Combinations of Coins

Date: 1/28/96 at 20:50:9
From: Anonymous
Subject: math problem about coins

If I had 6 coins in my pocket, how many combinations can I have?

Date: 1/31/96 at 17:40:34
From: Doctor Syd
Subject: Re: math problem about coins

Hello!

I'm glad you wrote.  There are a couple of different ways to 
approach your problem, and there are also a couple of ways to 
interpret it. So, to avoid confusion, let's talk about 
interpretations. You could ask two questions about combinations of 
6 coins in your pocket. First, you could ask how many combinations 
can you have so that that the total amount of money you have is 
different for each combination. Or, second, you could ask simply 
how many combinations you can have, regardless of what the sum of 
the values of the coins is.  

The second question is easier and more general, and that is the 
one I will use.  Maybe you can try yourself to work out the first 
question!  

Now, let's assume that there are 5 different coins (the penny, the 
nickel, the dime, the quarter, and the half-dollar).  So, how many 
different combinations of these 5 types of things can we have if 
we want to end up with 6 different objects?  We could ask this 
question about lots of different objects...not just coins.  It is 
the same as the question, how many ways can we arrange 5 different 
types of flowers in a bunch if we want our bunch to contain 6 
flowers, and repetition of flowers is allowed?  You can make up 
lots of different situations where this method will work!

Okay, so how do we solve it?  One way to solve it is pretty slick 
because the same method can be used for other problems that are 
very complicated... using this method we set up something called a 
generating function that is related to the problem.  If you are 
curious, feel free to write back about this.  

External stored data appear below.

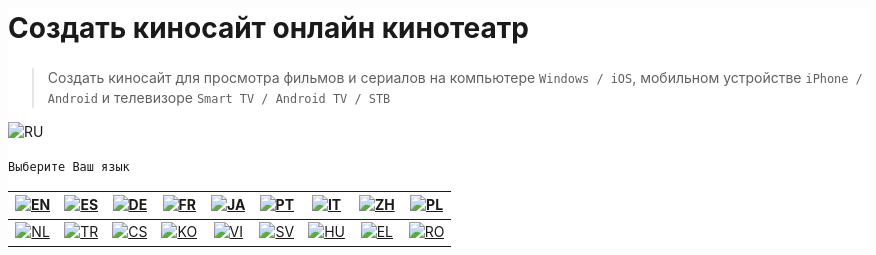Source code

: # Создать киносайт онлайн кинотеатр

> Создать киносайт для просмотра фильмов и сериалов на компьютере `Windows / iOS`, мобильном устройстве `iPhone / Android` и телевизоре `Smart TV / Android TV / STB`

![RU](https://raw.githubusercontent.com/Hach-Trykach/CinemaPress/master/themes/default/public/admin/images/min/locales/ru.svg?sanitize=true)

`Выберите Ваш язык`

[![EN](https://raw.githubusercontent.com/Hach-Trykach/CinemaPress/master/themes/default/public/admin/images/min/locales/en.svg?sanitize=true)](https://github.com/Hach-Trykach/CinemaPress/blob/master/doc/README.en.md) | [![ES](https://raw.githubusercontent.com/Hach-Trykach/CinemaPress/master/themes/default/public/admin/images/min/locales/es.svg?sanitize=true)](https://github.com/Hach-Trykach/CinemaPress/blob/master/doc/README.es.md) | [![DE](https://raw.githubusercontent.com/Hach-Trykach/CinemaPress/master/themes/default/public/admin/images/min/locales/de.svg?sanitize=true)](https://github.com/Hach-Trykach/CinemaPress/blob/master/doc/README.de.md) | [![FR](https://raw.githubusercontent.com/Hach-Trykach/CinemaPress/master/themes/default/public/admin/images/min/locales/fr.svg?sanitize=true)](https://github.com/Hach-Trykach/CinemaPress/blob/master/doc/README.fr.md) | [![JA](https://raw.githubusercontent.com/Hach-Trykach/CinemaPress/master/themes/default/public/admin/images/min/locales/ja.svg?sanitize=true)](https://github.com/Hach-Trykach/CinemaPress/blob/master/doc/README.ja.md) | [![PT](https://raw.githubusercontent.com/Hach-Trykach/CinemaPress/master/themes/default/public/admin/images/min/locales/pt.svg?sanitize=true)](https://github.com/Hach-Trykach/CinemaPress/blob/master/doc/README.pt.md) | [![IT](https://raw.githubusercontent.com/Hach-Trykach/CinemaPress/master/themes/default/public/admin/images/min/locales/it.svg?sanitize=true)](https://github.com/Hach-Trykach/CinemaPress/blob/master/doc/README.it.md) | [![ZH](https://raw.githubusercontent.com/Hach-Trykach/CinemaPress/master/themes/default/public/admin/images/min/locales/zh.svg?sanitize=true)](https://github.com/Hach-Trykach/CinemaPress/blob/master/doc/README.zh.md) | [![PL](https://raw.githubusercontent.com/Hach-Trykach/CinemaPress/master/themes/default/public/admin/images/min/locales/pl.svg?sanitize=true)](https://github.com/Hach-Trykach/CinemaPress/blob/master/doc/README.pl.md)
:---: | :---: | :---: | :---: | :---: | :---: | :---: | :---: | :---:
[![NL](https://raw.githubusercontent.com/Hach-Trykach/CinemaPress/master/themes/default/public/admin/images/min/locales/nl.svg?sanitize=true)](https://github.com/Hach-Trykach/CinemaPress/blob/master/doc/README.nl.md) | [![TR](https://raw.githubusercontent.com/Hach-Trykach/CinemaPress/master/themes/default/public/admin/images/min/locales/tr.svg?sanitize=true)](https://github.com/Hach-Trykach/CinemaPress/blob/master/doc/README.tr.md) | [![CS](https://raw.githubusercontent.com/Hach-Trykach/CinemaPress/master/themes/default/public/admin/images/min/locales/cs.svg?sanitize=true)](https://github.com/Hach-Trykach/CinemaPress/blob/master/doc/README.cs.md) | [![KO](https://raw.githubusercontent.com/Hach-Trykach/CinemaPress/master/themes/default/public/admin/images/min/locales/ko.svg?sanitize=true)](https://github.com/Hach-Trykach/CinemaPress/blob/master/doc/README.ko.md) | [![VI](https://raw.githubusercontent.com/Hach-Trykach/CinemaPress/master/themes/default/public/admin/images/min/locales/vi.svg?sanitize=true)](https://github.com/Hach-Trykach/CinemaPress/blob/master/doc/README.vi.md) | [![SV](https://raw.githubusercontent.com/Hach-Trykach/CinemaPress/master/themes/default/public/admin/images/min/locales/sv.svg?sanitize=true)](https://github.com/Hach-Trykach/CinemaPress/blob/master/doc/README.sv.md) | [![HU](https://raw.githubusercontent.com/Hach-Trykach/CinemaPress/master/themes/default/public/admin/images/min/locales/hu.svg?sanitize=true)](https://github.com/Hach-Trykach/CinemaPress/blob/master/doc/README.hu.md) | [![EL](https://raw.githubusercontent.com/Hach-Trykach/CinemaPress/master/themes/default/public/admin/images/min/locales/el.svg?sanitize=true)](https://github.com/Hach-Trykach/CinemaPress/blob/master/doc/README.el.md) | [![RO](https://raw.githubusercontent.com/Hach-Trykach/CinemaPress/master/themes/default/public/admin/images/min/locales/ro.svg?sanitize=true)](https://github.com/Hach-Trykach/CinemaPress/blob/master/doc/README.ro.md)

A simpler approach to the problem is the following:  Since we are 
looking at combinations (not permuatations), order of the coins is 
unimportant.  So, for our purposes, having 5 nickels and a dime is 
no different from having a dime and 5 nickels, right?  Let us 
impose our own order on the problem and count the number of ways 
we can have 6 coins when pennies come first, then nickels, then 
dimes, then quarters, and finally half-dollars.  This may seem to 
contradict what I just said - that order is unimportant.  But, if 
you think about it for a little bit it may become clear.  If we 
count the number of combinations with the order described above, 
we will have gotten all of the combinations possible.  For 
example, the combination of 3 nickels, a quarter, and 2 dimes will 
appear in our ordered combination as 3 nickels, 2 dimes, and one 
quarter.  Conversely, every combination can be represented by one 
of our ordered combinations.  

Okay, so now think about sitting at a cash drawer and picking out 
6 coins so that you begin with coins of the smallest value and end 
with the coins of the biggest value.  You will make 4 different 
"changes":  1st you will change from picking pennies to picking 
nickels; 2nd you will change from picking nickels to picking 
dimes; 3rd you will change from picking dimes to picking quarters; 
and fourth you will change from picking quarters to picking half-
dollars.  Now, it may happen that in between the changes  you will 
not choose any coins...thus, if you don't choose anything between 
the 1st and 2nd change, you have, in essence, not chosen any 
nickels.  Also, it may happen that you don't even pick any 
pennies.  In this case the first change comes before you even 
start picking coins.  It is easiest to understand this concept 
with a
diagram:

  _ | _ _ | _ || _ _

Here the horizontal lines stand for coins, and the vertical lines 
stand for the changes...Thus the above diagram represents the 
combination consisting of one penny (that's the first horiz. 
line), 2 nickels (those are after the first vert. line), one dime, 
and 2 half-dollars.  The above diagram suggests that the number of 
combinations of coins will be the number of different ways we can 
combine 4 vertical lines and 6 horizontal lines in the above 
diagram.  Think of each line (both horiz. and vert. lines) as a 
place holder of sorts.  There are a total of 10 places.  Let's 
label them 1, 2, 3, ..., 10.  Now from the diagram we can see the 
each arrangement of lines is determined by where the four vertical 
lines are.  In other words, if we know which places the vertical 
lines are in, we can tell where the horizontal lines will be...in 
the empty spaces!!  So, in how many ways can we place the 4 lines 
in the 10 spots?  Mathematicians who have studied combinatorics 
(how you count the number of ways to do things), will spout out 
that this is just "10 choose 4."  This is written,  
     (10)
     ( 4) (sort of!  Notation with the computer is necessarily 
clumsy, but the symbol basically looks like a fraction without the 
dividing bar, and with parentheses enclosing it.)

and is equal to 10!/4!6!.

I don't know if you are familiar with this concept of "n choose 
m."  Basically, "10 choose 4" is the number of ways to choose 4 
elements from a set of 10 elements.  It is equivalent to our 
problem, since the number of ways to put the 4 lines in the 10 
spaces is the number of ways to choose 4 of the 10 spaces in which 
to put the vertical lines.  I won't go into the reasons for the 
formula for "10 choose 4" now, but if you are curious, feel free 
to write back.  

So, what all this tells us is that the number of ways to put the 4 
vertical lines in the diagram is 10 choose 4.  Thus, the number of 
ways to choose 6 coins is also 10 choose 4.  A pretty surprising 
answer, if you've not seen it before!!  

I hope this helps some.  If you are confused by anything I said, 
please do feel free to write back.

-Doctor Syd,  The Math Forum